Optimal Synthesis of a Cascade Refrigeration System of LNG Through MINLP Model for Pure Refrigerant Cycles

liquefied natural gas (LNG) is the most economical way of transporting natural gas (NG) over long distances. Liquefaction of NG by using vapor compression refrigeration system requires high operating and capital cost. Due to lack of systematic design methods for multistage refrigeration cycles, the conventional approaches of determining optimal cycle configuration are mostly based on trial-and-error and are very time consuming. Here a new Mixed Integer Non-Linear Programming (MINLP) model is introduced for selecting optimal synthesis of refrigeration system which would reduce both the OPEX and CAPEX of a LNG plant through Pinch technology.
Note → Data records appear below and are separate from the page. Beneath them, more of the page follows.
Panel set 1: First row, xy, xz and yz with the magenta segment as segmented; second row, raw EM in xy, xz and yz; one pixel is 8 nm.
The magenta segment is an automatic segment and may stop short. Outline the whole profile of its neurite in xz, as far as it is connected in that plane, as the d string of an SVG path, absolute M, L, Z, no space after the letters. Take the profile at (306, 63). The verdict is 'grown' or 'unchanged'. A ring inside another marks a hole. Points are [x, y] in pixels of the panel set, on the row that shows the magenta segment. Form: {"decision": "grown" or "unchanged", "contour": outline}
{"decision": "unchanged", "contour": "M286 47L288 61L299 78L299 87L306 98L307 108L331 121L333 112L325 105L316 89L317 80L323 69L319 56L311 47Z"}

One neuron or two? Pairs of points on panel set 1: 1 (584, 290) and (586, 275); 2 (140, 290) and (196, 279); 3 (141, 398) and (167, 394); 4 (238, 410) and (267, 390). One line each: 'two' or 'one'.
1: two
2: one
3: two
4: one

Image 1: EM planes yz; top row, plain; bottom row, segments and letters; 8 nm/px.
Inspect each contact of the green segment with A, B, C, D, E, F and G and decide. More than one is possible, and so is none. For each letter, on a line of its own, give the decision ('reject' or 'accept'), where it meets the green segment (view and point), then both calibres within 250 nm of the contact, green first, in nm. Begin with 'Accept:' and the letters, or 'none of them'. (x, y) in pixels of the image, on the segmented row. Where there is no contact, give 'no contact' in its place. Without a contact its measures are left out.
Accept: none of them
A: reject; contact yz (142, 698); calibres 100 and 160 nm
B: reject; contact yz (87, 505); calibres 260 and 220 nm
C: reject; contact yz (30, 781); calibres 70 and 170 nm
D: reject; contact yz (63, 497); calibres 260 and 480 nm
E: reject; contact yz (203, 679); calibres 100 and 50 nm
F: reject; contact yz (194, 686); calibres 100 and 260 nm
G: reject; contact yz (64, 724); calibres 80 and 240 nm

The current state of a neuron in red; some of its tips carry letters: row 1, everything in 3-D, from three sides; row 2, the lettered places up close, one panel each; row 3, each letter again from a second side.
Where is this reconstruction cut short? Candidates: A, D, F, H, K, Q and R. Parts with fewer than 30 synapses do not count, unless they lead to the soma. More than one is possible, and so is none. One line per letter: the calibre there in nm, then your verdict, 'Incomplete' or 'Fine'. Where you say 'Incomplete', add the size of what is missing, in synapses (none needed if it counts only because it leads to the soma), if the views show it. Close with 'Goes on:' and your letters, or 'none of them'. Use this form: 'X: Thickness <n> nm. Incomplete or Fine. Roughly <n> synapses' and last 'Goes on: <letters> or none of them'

A superstructure of a complex refrigeration system is developed to select and optimize the key decision variables in refrigeration cycles (i.e. partition temperature, compression configuration, refrigeration features, refrigerant flow rate). This method reduces calculation time and increases design options that could be mounted over a multistage refrigeration cascade. Here a program (LNG-Pro) is developed that integrates the VBA, Refprop and Excel MINLP Solver to automate the methodology. Design of an LNG plant is described to illustrate advantages in adopting this method. Conceptual diagrams of pinch technology are shown to visualize the stepwise optimization procedure of compressor’s shaftwork. The proposed cascade by this method reduces compressor shaftwork of an LNG cascade from 1255 Kj/Kg to 1141.9Kj/Kg.